COVID Carework as a First-Generation Filipino Graduate Student

Eirein Gaile D. Harn 


Keywords: first-gen student, reference to anti-Asian sentiment, trauma-informed pedagogy, Filipino-American experiences

Categories: Teaching as Carework, Teaching as Dangerous Work; Bearing the Weight of Racism through Anti-Racist Work and (Cross-)Racial Solidarity

Content warning: anti-Asian racism and violence


I come from a community and culture of multigenerational homes, a tradition deemed dangerous by the COVID-19 pandemic. As we closed our door to visitors and sanitized anything and everything that came through it to protect my 85-year-old lola and immunocompromised parents, I could not process—let alone celebrate—graduating, starting grad school, or teaching—three of my greatest accomplishments as a first-generation college student. Instead, as the designated least-immunocompromised (but still immunocompromised) going-outside-person in my household, I developed an intense fear of simply going to the grocery store or getting gas and bringing the virus home to my family. I live(d) in a constant state of worry—anticipating the worst in case any one of us got sick—every day’s goal being a version of: “just survive.” I was, and still am, trying to survive.

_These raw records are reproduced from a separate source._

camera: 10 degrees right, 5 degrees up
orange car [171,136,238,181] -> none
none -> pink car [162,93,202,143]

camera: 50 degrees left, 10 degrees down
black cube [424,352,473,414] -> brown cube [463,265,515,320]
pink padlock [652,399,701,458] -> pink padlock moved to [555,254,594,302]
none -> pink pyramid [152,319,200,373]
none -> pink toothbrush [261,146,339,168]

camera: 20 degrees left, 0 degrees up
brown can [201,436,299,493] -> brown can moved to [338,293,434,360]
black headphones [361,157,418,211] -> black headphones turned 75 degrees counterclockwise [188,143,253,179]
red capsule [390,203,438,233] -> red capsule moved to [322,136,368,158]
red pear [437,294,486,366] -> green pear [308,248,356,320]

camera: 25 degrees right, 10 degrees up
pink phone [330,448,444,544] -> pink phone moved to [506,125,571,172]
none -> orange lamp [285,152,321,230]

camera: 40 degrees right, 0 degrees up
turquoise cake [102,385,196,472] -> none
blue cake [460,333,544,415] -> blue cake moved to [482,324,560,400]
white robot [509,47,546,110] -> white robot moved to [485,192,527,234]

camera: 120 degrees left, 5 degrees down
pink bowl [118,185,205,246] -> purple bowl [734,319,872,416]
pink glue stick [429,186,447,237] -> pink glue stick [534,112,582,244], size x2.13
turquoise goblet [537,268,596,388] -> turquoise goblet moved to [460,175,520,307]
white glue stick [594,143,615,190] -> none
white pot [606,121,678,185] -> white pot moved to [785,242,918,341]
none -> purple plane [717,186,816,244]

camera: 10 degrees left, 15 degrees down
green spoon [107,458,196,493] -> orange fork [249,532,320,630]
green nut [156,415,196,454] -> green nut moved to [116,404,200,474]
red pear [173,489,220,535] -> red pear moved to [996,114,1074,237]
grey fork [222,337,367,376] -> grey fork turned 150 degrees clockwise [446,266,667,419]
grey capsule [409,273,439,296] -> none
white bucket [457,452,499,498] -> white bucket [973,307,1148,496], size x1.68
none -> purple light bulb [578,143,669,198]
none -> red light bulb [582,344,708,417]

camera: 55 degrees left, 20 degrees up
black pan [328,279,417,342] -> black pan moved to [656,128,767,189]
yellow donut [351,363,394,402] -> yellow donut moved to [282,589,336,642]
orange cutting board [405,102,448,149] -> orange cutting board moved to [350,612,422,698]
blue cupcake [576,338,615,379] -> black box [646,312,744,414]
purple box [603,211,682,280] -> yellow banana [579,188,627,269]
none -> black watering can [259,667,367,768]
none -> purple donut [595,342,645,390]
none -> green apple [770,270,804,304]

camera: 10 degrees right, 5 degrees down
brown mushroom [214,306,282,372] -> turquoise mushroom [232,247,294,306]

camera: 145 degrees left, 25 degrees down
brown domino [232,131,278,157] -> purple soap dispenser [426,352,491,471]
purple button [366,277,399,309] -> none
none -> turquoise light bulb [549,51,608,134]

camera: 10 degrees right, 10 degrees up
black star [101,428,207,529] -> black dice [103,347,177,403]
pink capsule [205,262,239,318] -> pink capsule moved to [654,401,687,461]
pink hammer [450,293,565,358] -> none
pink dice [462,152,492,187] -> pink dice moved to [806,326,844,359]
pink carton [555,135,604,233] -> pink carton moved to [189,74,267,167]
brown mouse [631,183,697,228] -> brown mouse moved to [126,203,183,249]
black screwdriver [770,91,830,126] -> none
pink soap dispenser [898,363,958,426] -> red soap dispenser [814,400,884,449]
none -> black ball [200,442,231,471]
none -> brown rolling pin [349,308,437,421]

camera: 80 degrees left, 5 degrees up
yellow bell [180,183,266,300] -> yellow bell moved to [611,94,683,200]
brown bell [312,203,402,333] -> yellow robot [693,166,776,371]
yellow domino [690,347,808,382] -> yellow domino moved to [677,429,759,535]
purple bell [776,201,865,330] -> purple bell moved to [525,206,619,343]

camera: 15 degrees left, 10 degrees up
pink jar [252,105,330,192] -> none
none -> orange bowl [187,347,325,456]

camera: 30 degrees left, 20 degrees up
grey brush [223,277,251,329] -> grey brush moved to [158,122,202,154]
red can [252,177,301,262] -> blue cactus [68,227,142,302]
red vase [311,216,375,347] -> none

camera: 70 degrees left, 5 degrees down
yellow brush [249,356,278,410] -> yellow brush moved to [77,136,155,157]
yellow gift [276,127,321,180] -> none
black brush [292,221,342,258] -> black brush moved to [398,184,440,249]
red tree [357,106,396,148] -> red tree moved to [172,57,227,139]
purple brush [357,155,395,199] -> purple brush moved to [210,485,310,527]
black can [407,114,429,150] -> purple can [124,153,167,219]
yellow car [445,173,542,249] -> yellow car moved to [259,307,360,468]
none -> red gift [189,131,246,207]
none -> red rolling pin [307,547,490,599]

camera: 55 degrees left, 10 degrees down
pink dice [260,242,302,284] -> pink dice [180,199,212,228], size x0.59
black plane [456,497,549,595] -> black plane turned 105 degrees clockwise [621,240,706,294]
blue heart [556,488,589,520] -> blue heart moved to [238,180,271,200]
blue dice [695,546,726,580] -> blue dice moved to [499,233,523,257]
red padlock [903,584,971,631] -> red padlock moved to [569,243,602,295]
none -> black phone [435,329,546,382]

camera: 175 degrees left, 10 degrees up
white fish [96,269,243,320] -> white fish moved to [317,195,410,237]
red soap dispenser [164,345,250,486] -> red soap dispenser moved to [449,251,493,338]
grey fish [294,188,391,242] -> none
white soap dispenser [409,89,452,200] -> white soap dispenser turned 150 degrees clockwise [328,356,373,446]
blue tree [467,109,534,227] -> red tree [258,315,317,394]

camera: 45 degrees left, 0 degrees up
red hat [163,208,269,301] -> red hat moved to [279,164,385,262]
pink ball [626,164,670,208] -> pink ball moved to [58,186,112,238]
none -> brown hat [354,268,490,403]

On top of this, I could not help but think about the implications of being a Filipino student and instructor during the rise of anti-Asian sentiment and hate crimes. Even as a writer, I do not quite have words for what it feels like to see people that look like me, my mom, and my lola get beaten on streets, attacked on the bus, slashed across the face, and shot at work—just for being Asian. How was I supposed to continue business as usual? I spoke, instead, to a sea of black boxes and muted microphones, behind which were students feeling the heaviness of the world—a world currently drowning in COVID, vaccine disinformation, and anti-Asian rhetoric—and we talked. I had to communicate to them that I, too, felt like crumbling under the weight of the world.

Through my department’s RSA Chapter, I lead the charge to write and release a statement of solidarity with Asian communities. It was simply the right thing to do, but for me, it was also a means of survival. Despite feeling the most discouraged, burnt out, and unmotivated I have ever been, I seized the opportunity to vocalize my fears—both of leaving home to go to the grocery store and of not making it back. It was also an opportunity to amplify the presence of the very few Asians in my department. It was important to me to vocalize this reality to my white colleagues who, perhaps, did not live with the same unrelenting fears.

What I have learned is that it is necessary to extend the definition of trauma-informed teaching to include specifically COVID-induced trauma—that which developed, or was heightened by the effects of the pandemic, or has always existed but was never publicly acknowledged until COVID. As I grapple with all that COVID has taken from us as students, educators, and human beings, my pedagogy will include further extensions of grace—towards students, fellow teachers, and myself. And now, as we attempt to move forward through and hopefully away from COVID, may we never forget that, for many, fear, trauma, and pain remain. It has never been more appropriate to expand our definition of carework to include our students, colleagues, and ourselves—fellow humans,

who may also be from multigenerational homes,

who are also trying to survive a global pandemic,

who may also be burdened by survivor’s guilt,

who may also be afraid of not making it home.

 


Bio

Eirein Gaile standing in front of a fence, smiling at the camera in a long white and floral dress, holding a graduation stole that is decorated with the Filipino flag.

Eirein Gaile Harn is a recent graduate from San Diego State University’s Rhetoric and Writing Studies Master’s program with a specialization in the Teaching of Writing, where she taught first-year composition and served as an assistant of the Lower Division Writing Program. Her MA thesis was centered on the rhetorical implications of names and how individuals navigate their cultural identity via their names. EG’s current research includes rhetorical onomastics, trauma-informed pedagogy, and Filipino and Filipino-American experiences in the US.